Globally, raised total cholesterol affects approximately 39% of adults. In 2019, the number of DALYs (disability-adjusted life years) due to high non-HDL cholesterol reached 98.6 million. It also caused an estimated 4.4 million deaths.
While the tapestry of global health has improved in recent decades, a grim pattern remains woven into its fabric: cardiovascular diseases (CVDs) still cast a long shadow as the leading cause of death and disability worldwide. At the heart of this shadow lies ischemic heart disease (IHD), a thief claiming half of all CVD lives. High blood cholesterol, or hypercholesterolemia, acts as a key accomplice, fueling the fires of IHD.
Fortunately, the arsenal against this foe has grown stronger in recent years, with effective cholesterol-lowering drugs becoming increasingly accessible. Yet, a troubling chasm persists: awareness of dyslipidaemia – the medical term for abnormal cholesterol levels – and subsequent healthcare investments vary dramatically across different regions of the world.

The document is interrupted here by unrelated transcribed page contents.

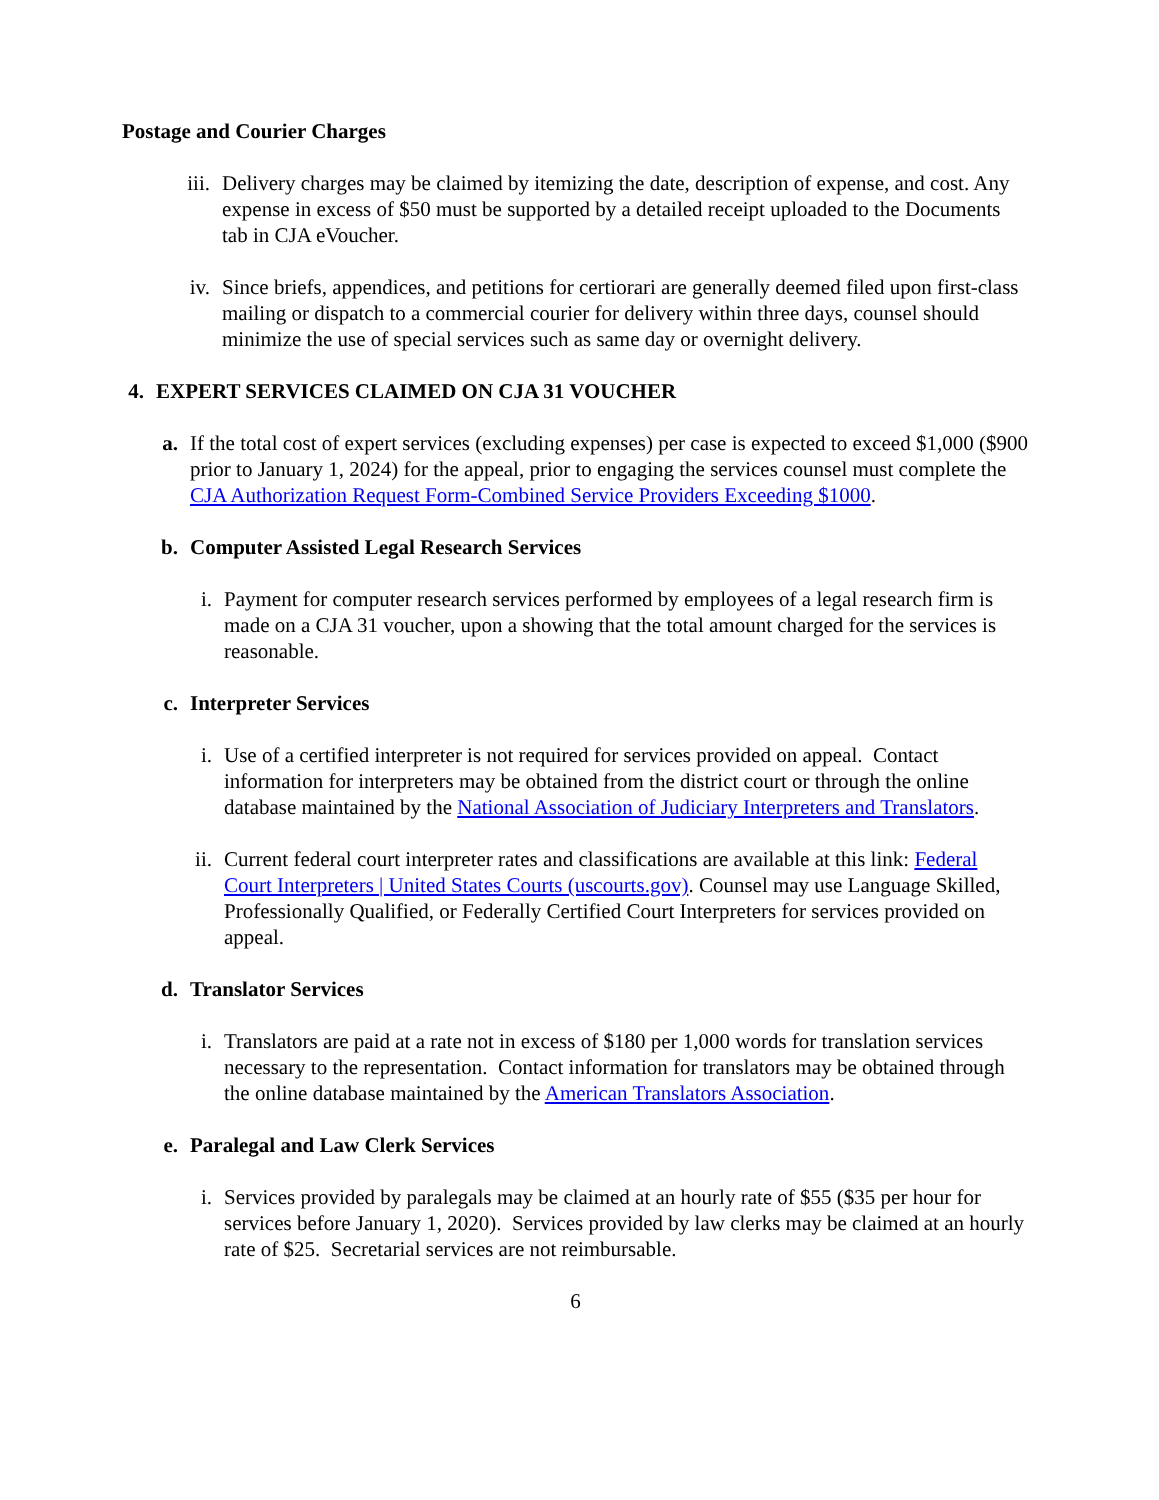Postage and Courier Charges
iii.
Delivery charges may be claimed by itemizing the date, description of expense, and cost. Any expense in excess of $50 must be supported by a detailed receipt uploaded to the Documents tab in CJA eVoucher.
iv.
Since briefs, appendices, and petitions for certiorari are generally deemed filed upon first-class mailing or dispatch to a commercial courier for delivery within three days, counsel should minimize the use of special services such as same day or overnight delivery.
4.
EXPERT SERVICES CLAIMED ON CJA 31 VOUCHER
a.
If the total cost of expert services (excluding expenses) per case is expected to exceed $1,000 ($900 prior to January 1, 2024) for the appeal, prior to engaging the services counsel must complete the CJA Authorization Request Form-Combined Service Providers Exceeding $1000.
b.
Computer Assisted Legal Research Services
i.
Payment for computer research services performed by employees of a legal research firm is made on a CJA 31 voucher, upon a showing that the total amount charged for the services is reasonable.
c.
Interpreter Services
i.
Use of a certified interpreter is not required for services provided on appeal. Contact information for interpreters may be obtained from the district court or through the online database maintained by the National Association of Judiciary Interpreters and Translators.
ii.
Current federal court interpreter rates and classifications are available at this link: Federal Court Interpreters | United States Courts (uscourts.gov). Counsel may use Language Skilled, Professionally Qualified, or Federally Certified Court Interpreters for services provided on appeal.
d.
Translator Services
i.
Translators are paid at a rate not in excess of $180 per 1,000 words for translation services necessary to the representation. Contact information for translators may be obtained through the online database maintained by the American Translators Association.
e.
Paralegal and Law Clerk Services
i.
Services provided by paralegals may be claimed at an hourly rate of $55 ($35 per hour for services before January 1, 2020). Services provided by law clerks may be claimed at an hourly rate of $25. Secretarial services are not reimbursable.
6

The global battle against high cholesterol reveals a tale of two tracks. While no overall shift in average cholesterol levels has been observed in the past three decades, stark disparities emerge when income divides are considered. Only high-income countries have witnessed a victory on the cholesterol front, with improved lipid profiles translating into a significant drop in IHD deaths and disabilities. In contrast, low- and middle-income countries stand witness to a stagnant, or even worsening, fight, with cholesterol levels holding firm or even rising.
Unsurprisingly, the casualties of IHD due to high LDL cholesterol (the "bad" cholesterol) primarily fall among those above 60, though income once again casts a stark shadow on this statistic. Low- and middle-income countries bear a disproportionate burden of these losses, highlighting the urgent need to bridge the treatment gap for hypercholesterolemia.

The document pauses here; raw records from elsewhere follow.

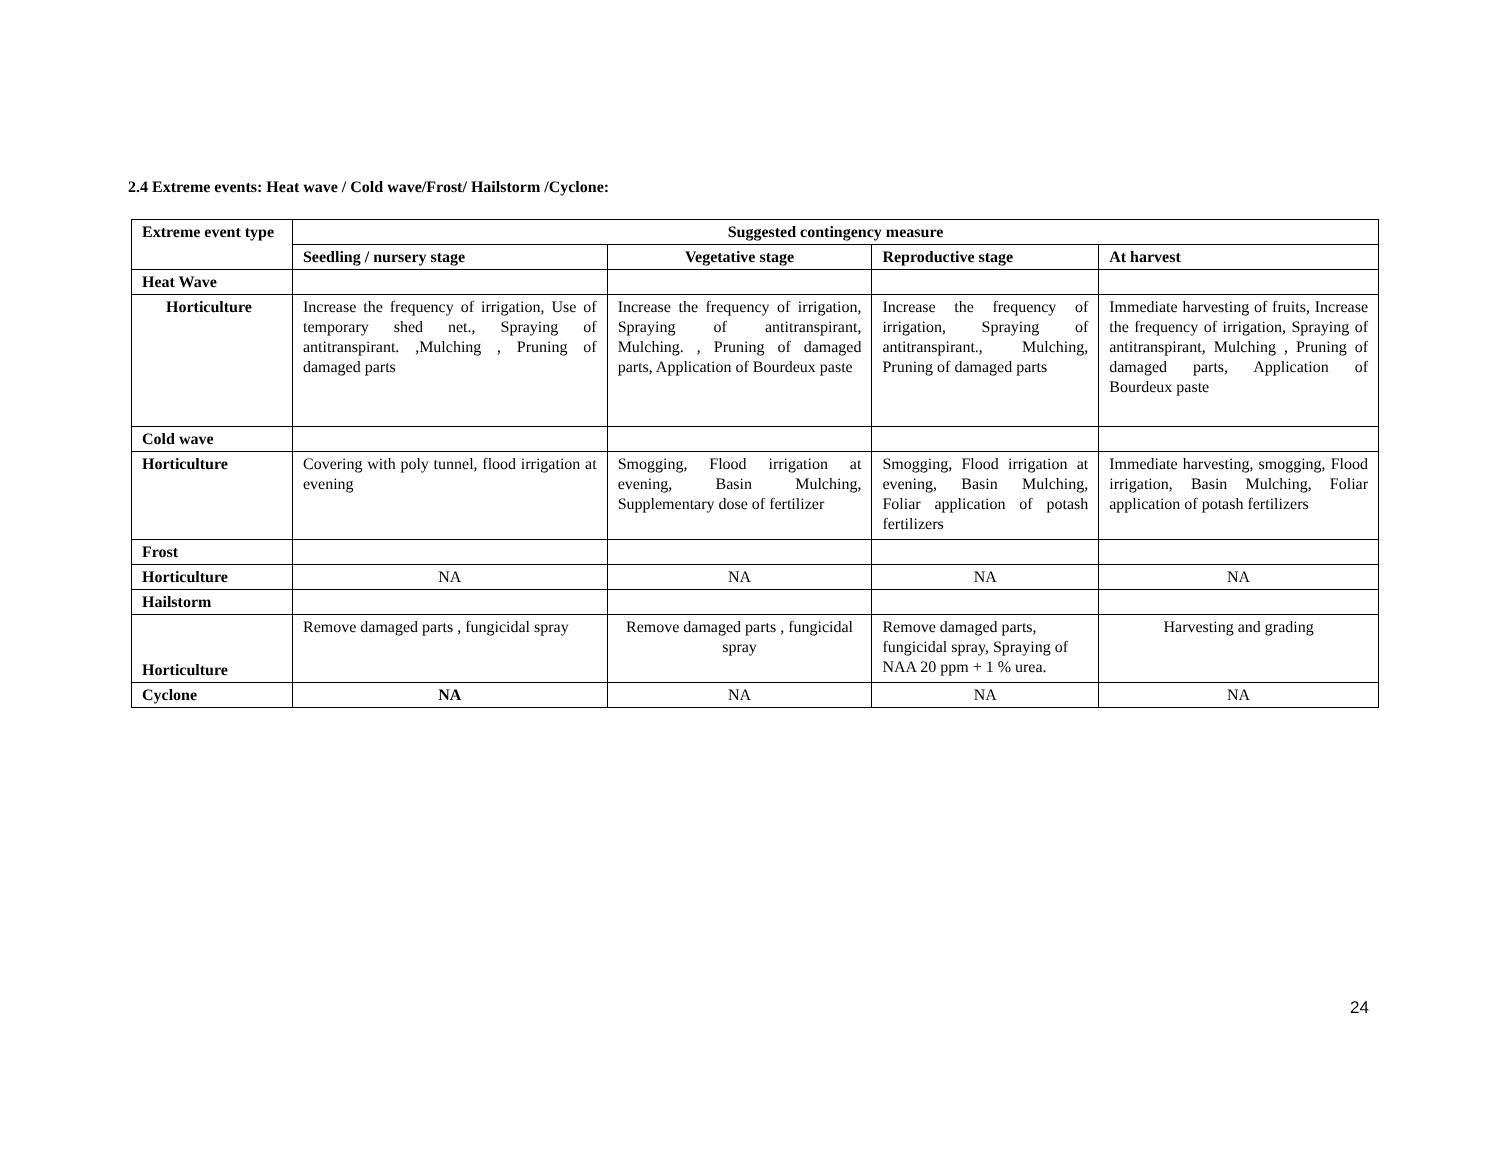2.4 Extreme events: Heat wave / Cold wave/Frost/ Hailstorm /Cyclone:
| Extreme event type | Suggested contingency measure | | | |
| --- | --- | --- | --- | --- |
| | Seedling / nursery stage | Vegetative stage | Reproductive stage | At harvest |
| Heat Wave | | | | |
| Horticulture | Increase the frequency of irrigation, Use of temporary shed net., Spraying of antitranspirant. ,Mulching , Pruning of damaged parts | Increase the frequency of irrigation, Spraying of antitranspirant, Mulching. , Pruning of damaged parts, Application of Bourdeux paste | Increase the frequency of irrigation, Spraying of antitranspirant., Mulching, Pruning of damaged parts | Immediate harvesting of fruits, Increase the frequency of irrigation, Spraying of antitranspirant, Mulching , Pruning of damaged parts, Application of Bourdeux paste |
| Cold wave | | | | |
| Horticulture | Covering with poly tunnel, flood irrigation at evening | Smogging, Flood irrigation at evening, Basin Mulching, Supplementary dose of fertilizer | Smogging, Flood irrigation at evening, Basin Mulching, Foliar application of potash fertilizers | Immediate harvesting, smogging, Flood irrigation, Basin Mulching, Foliar application of potash fertilizers |
| Frost | | | | |
| Horticulture | NA | NA | NA | NA |
| Hailstorm | | | | |
| Horticulture | Remove damaged parts , fungicidal spray | Remove damaged parts , fungicidal spray | Remove damaged parts, fungicidal spray, Spraying of NAA 20 ppm + 1 % urea. | Harvesting and grading |
| Cyclone | NA | NA | NA | NA |
24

Women and older individuals emerge as particularly vulnerable populations within this global narrative. Tailored measures are crucial to ensure they receive the necessary access to diagnosis, treatment, and education about cholesterol management.

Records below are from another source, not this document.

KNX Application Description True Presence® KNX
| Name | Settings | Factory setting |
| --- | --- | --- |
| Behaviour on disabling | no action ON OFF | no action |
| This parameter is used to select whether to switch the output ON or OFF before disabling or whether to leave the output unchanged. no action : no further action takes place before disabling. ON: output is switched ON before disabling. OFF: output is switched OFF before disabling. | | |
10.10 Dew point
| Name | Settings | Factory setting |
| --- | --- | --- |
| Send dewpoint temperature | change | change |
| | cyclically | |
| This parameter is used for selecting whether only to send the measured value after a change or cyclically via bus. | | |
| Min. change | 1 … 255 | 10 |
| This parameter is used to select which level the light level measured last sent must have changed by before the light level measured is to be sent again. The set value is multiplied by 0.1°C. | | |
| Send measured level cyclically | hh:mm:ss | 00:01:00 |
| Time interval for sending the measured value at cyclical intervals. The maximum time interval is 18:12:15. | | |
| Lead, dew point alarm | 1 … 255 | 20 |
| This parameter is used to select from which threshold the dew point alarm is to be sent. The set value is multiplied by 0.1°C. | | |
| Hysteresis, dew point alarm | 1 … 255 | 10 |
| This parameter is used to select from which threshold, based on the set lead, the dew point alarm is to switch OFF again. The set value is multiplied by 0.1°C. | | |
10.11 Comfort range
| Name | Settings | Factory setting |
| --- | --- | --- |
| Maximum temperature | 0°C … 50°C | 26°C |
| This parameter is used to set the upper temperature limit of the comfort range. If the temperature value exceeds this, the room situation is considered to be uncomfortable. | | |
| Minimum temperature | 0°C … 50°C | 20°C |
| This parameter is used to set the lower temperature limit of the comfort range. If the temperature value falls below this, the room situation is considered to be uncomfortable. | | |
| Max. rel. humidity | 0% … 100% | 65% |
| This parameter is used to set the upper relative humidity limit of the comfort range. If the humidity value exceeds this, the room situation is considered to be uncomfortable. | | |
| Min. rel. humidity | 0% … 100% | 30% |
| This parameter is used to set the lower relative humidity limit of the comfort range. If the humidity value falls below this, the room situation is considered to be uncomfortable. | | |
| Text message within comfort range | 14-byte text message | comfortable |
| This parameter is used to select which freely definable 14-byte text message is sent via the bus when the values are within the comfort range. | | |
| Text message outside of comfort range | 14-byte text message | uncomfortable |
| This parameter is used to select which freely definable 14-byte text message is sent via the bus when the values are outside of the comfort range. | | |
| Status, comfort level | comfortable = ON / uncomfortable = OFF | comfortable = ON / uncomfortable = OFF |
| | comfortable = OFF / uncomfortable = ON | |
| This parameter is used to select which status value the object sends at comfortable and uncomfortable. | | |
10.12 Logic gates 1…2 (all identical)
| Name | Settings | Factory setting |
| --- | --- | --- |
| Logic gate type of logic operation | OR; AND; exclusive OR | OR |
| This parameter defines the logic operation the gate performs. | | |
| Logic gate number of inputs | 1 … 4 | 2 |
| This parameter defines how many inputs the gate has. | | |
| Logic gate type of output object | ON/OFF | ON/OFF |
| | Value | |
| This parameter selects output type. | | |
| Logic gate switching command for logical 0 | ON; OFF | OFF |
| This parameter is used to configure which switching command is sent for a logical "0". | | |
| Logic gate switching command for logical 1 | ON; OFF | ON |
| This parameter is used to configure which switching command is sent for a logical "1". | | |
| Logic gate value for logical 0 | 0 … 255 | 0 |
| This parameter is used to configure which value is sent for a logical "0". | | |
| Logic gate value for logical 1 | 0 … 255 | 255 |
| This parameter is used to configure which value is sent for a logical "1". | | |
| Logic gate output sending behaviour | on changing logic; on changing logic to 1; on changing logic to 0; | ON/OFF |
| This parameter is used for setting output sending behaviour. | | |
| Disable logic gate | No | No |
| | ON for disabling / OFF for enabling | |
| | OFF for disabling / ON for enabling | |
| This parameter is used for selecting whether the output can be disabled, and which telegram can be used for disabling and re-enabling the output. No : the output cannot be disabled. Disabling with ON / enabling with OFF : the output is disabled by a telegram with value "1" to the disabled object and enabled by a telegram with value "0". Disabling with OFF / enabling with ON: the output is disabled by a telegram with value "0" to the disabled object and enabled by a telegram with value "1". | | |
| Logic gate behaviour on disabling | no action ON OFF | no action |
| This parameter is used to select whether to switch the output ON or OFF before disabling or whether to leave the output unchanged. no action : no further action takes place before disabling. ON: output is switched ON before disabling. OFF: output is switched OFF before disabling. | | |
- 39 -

In conclusion, the global tapestry of IHD reveals a persisting imbalance. While medical advancements have empowered us to tackle this adversary, societal and economic realities create uneven battlegrounds. To truly vanquish this threat, we must bridge the divide in awareness, access, and resources, ensuring effective cholesterol management reaches all corners of the world, with particular attention to women and older adults. Only then can we truly turn the tide on IHD and reclaim a healthier future for all.